PROMPT:
Write out every line of text in the listing below word for word, leaving out the pictures.

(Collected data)
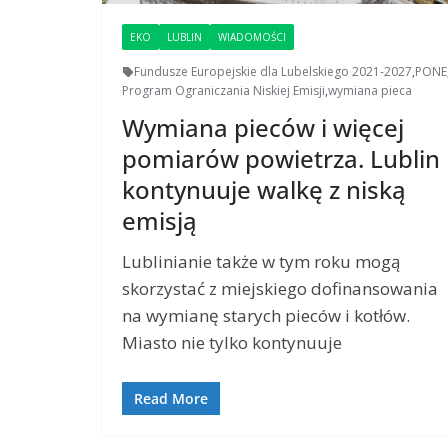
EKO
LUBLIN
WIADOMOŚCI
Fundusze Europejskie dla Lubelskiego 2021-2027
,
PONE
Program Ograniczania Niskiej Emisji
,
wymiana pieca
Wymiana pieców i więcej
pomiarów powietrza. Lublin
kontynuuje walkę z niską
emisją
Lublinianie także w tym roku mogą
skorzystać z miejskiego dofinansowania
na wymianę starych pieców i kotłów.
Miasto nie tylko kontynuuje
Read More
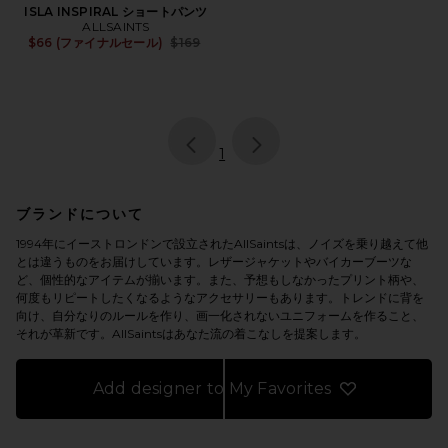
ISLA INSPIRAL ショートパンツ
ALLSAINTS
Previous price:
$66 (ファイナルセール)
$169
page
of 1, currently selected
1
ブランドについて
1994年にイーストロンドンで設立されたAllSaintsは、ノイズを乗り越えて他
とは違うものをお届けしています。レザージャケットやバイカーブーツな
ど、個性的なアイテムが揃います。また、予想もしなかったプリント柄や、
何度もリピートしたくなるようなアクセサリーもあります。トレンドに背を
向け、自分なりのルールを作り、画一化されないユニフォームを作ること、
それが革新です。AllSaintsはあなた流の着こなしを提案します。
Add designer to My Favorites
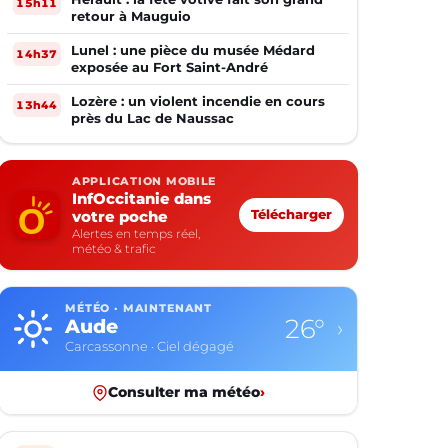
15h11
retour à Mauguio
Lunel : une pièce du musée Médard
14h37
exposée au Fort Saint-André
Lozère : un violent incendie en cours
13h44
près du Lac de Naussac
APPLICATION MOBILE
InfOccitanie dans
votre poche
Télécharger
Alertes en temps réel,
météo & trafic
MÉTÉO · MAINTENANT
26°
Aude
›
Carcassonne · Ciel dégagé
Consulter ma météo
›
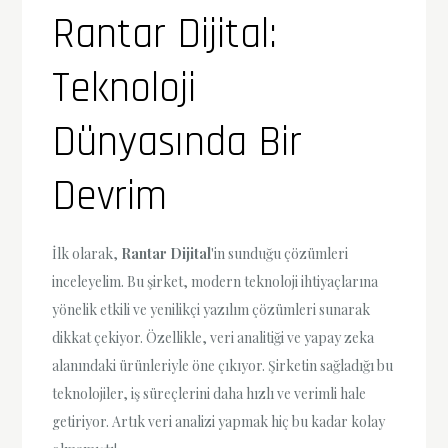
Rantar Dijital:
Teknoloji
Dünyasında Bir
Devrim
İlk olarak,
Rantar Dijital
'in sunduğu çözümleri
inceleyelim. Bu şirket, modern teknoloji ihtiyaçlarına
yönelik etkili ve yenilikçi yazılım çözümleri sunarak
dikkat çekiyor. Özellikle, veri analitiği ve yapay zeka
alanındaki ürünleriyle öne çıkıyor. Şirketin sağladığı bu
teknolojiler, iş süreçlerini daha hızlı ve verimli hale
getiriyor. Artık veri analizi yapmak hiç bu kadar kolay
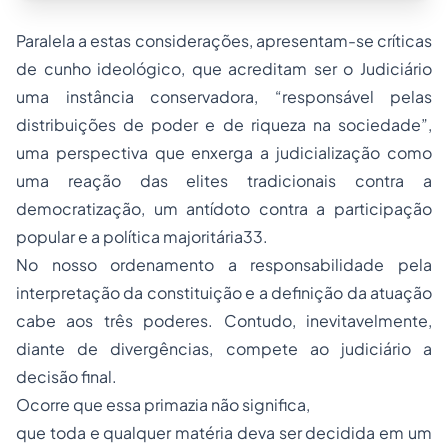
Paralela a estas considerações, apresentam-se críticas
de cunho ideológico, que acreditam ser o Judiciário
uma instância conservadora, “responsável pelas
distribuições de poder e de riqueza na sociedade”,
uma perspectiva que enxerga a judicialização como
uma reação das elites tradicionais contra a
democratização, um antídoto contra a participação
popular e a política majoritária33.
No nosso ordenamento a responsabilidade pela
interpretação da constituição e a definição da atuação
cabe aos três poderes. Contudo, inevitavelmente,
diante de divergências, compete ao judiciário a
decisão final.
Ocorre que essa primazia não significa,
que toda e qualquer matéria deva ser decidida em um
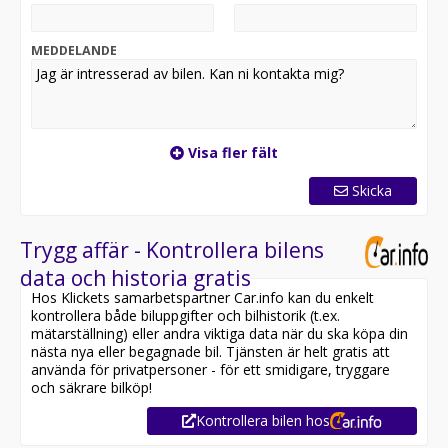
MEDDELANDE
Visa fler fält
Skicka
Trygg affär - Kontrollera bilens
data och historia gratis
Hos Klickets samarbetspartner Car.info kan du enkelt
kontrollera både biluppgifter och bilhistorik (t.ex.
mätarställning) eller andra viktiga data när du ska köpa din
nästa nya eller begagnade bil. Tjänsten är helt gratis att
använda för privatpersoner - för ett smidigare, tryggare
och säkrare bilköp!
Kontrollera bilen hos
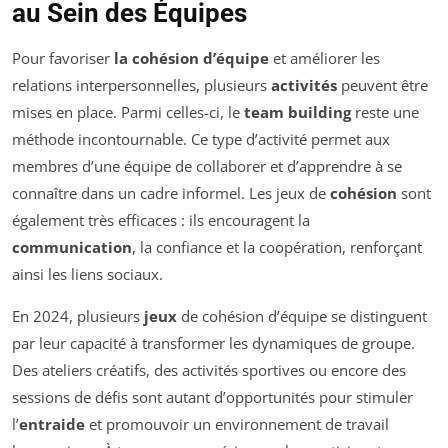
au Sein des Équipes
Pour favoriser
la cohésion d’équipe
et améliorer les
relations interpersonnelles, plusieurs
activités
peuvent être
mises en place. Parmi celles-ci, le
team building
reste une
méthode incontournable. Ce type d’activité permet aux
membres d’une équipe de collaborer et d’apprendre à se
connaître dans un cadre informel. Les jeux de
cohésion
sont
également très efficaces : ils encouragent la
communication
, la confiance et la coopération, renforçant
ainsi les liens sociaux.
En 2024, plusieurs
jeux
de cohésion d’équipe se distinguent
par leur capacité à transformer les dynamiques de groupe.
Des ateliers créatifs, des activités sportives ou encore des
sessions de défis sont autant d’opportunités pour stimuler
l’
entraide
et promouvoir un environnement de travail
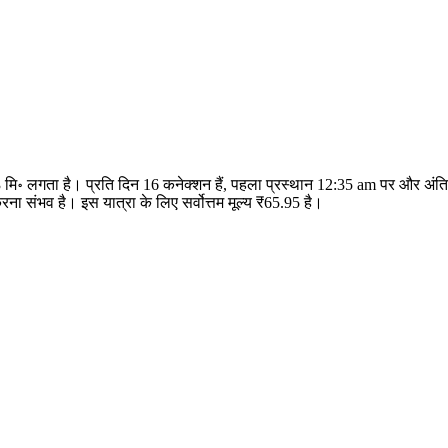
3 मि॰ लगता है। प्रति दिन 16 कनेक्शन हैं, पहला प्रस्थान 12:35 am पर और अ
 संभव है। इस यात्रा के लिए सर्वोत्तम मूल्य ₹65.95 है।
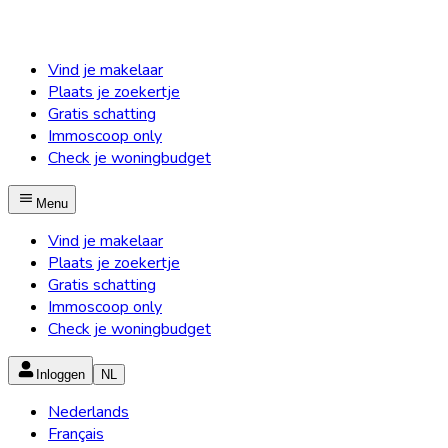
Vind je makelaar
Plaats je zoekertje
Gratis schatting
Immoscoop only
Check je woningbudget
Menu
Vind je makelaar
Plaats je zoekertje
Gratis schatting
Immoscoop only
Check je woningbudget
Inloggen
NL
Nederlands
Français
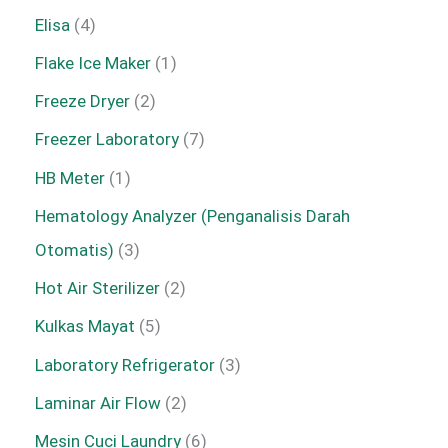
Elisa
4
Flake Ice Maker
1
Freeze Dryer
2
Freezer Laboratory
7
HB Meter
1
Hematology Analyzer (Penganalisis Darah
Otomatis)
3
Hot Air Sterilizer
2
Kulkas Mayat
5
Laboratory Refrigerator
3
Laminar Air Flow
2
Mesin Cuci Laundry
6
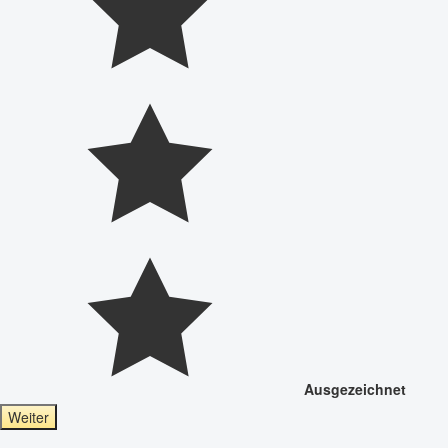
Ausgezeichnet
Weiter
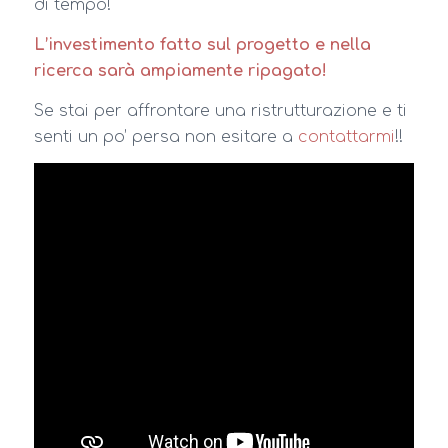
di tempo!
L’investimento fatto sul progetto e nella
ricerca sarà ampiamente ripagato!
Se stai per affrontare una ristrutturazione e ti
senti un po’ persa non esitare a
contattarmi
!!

ANSWER TO THE PROBLEM:
EKO
LUBLIN
WIADOMOŚCI
Fundusze Europejskie dla Lubelskiego 2021-2027
,
PONE
Program Ograniczania Niskiej Emisji
,
wymiana pieca
Wymiana pieców i więcej
pomiarów powietrza. Lublin
kontynuuje walkę z niską
emisją
Lublinianie także w tym roku mogą
skorzystać z miejskiego dofinansowania
na wymianę starych pieców i kotłów.
Miasto nie tylko kontynuuje
Read More
ISLA INSPIRAL ショートパンツ
ALLSAINTS
Previous price:
$66 (ファイナルセール)
$169
page
of 1, currently selected
1
ブランドについて
1994年にイーストロンドンで設立されたAllSaintsは、ノイズを乗り越えて他
とは違うものをお届けしています。レザージャケットやバイカーブーツな
ど、個性的なアイテムが揃います。また、予想もしなかったプリント柄や、
何度もリピートしたくなるようなアクセサリーもあります。トレンドに背を
向け、自分なりのルールを作り、画一化されないユニフォームを作ること、
それが革新です。AllSaintsはあなた流の着こなしを提案します。
Add designer to My Favorites
15h11
retour à Mauguio
Lunel : une pièce du musée Médard
14h37
exposée au Fort Saint-André
Lozère : un violent incendie en cours
13h44
près du Lac de Naussac
APPLICATION MOBILE
InfOccitanie dans
votre poche
Télécharger
Alertes en temps réel,
météo & trafic
MÉTÉO · MAINTENANT
26°
Aude
›
Carcassonne · Ciel dégagé
Consulter ma météo
›
Rantar Dijital:
Teknoloji
Dünyasında Bir
Devrim
İlk olarak,
Rantar Dijital
'in sunduğu çözümleri
inceleyelim. Bu şirket, modern teknoloji ihtiyaçlarına
yönelik etkili ve yenilikçi yazılım çözümleri sunarak
dikkat çekiyor. Özellikle, veri analitiği ve yapay zeka
alanındaki ürünleriyle öne çıkıyor. Şirketin sağladığı bu
teknolojiler, iş süreçlerini daha hızlı ve verimli hale
getiriyor. Artık veri analizi yapmak hiç bu kadar kolay
Paralela a estas considerações, apresentam-se críticas
de cunho ideológico, que acreditam ser o Judiciário
uma instância conservadora, “responsável pelas
distribuições de poder e de riqueza na sociedade”,
uma perspectiva que enxerga a judicialização como
uma reação das elites tradicionais contra a
democratização, um antídoto contra a participação
popular e a política majoritária33.
No nosso ordenamento a responsabilidade pela
interpretação da constituição e a definição da atuação
cabe aos três poderes. Contudo, inevitavelmente,
diante de divergências, compete ao judiciário a
decisão final.
Ocorre que essa primazia não significa,
que toda e qualquer matéria deva ser decidida em um
MEDDELANDE
Visa fler fält
Skicka
Trygg affär - Kontrollera bilens
data och historia gratis
Hos Klickets samarbetspartner Car.info kan du enkelt
kontrollera både biluppgifter och bilhistorik (t.ex.
mätarställning) eller andra viktiga data när du ska köpa din
nästa nya eller begagnade bil. Tjänsten är helt gratis att
använda för privatpersoner - för ett smidigare, tryggare
och säkrare bilköp!
Kontrollera bilen hos
au Sein des Équipes
Pour favoriser
la cohésion d’équipe
et améliorer les
relations interpersonnelles, plusieurs
activités
peuvent être
mises en place. Parmi celles-ci, le
team building
reste une
méthode incontournable. Ce type d’activité permet aux
membres d’une équipe de collaborer et d’apprendre à se
connaître dans un cadre informel. Les jeux de
cohésion
sont
également très efficaces : ils encouragent la
communication
, la confiance et la coopération, renforçant
ainsi les liens sociaux.
En 2024, plusieurs
jeux
de cohésion d’équipe se distinguent
par leur capacité à transformer les dynamiques de groupe.
Des ateliers créatifs, des activités sportives ou encore des
sessions de défis sont autant d’opportunités pour stimuler
l’
entraide
et promouvoir un environnement de travail
3 मि॰ लगता है। प्रति दिन 16 कनेक्शन हैं, पहला प्रस्थान 12:35 am पर और अ
 संभव है। इस यात्रा के लिए सर्वोत्तम मूल्य ₹65.95 है।
Vind je makelaar
Plaats je zoekertje
Gratis schatting
Immoscoop only
Check je woningbudget
Menu
Vind je makelaar
Plaats je zoekertje
Gratis schatting
Immoscoop only
Check je woningbudget
Inloggen
NL
Nederlands
Français
Elisa
4
Flake Ice Maker
1
Freeze Dryer
2
Freezer Laboratory
7
HB Meter
1
Hematology Analyzer (Penganalisis Darah
Otomatis)
3
Hot Air Sterilizer
2
Kulkas Mayat
5
Laboratory Refrigerator
3
Laminar Air Flow
2
Mesin Cuci Laundry
6
Ausgezeichnet
Weiter
di tempo!
L’investimento fatto sul progetto e nella
ricerca sarà ampiamente ripagato!
Se stai per affrontare una ristrutturazione e ti
senti un po’ persa non esitare a
contattarmi
!!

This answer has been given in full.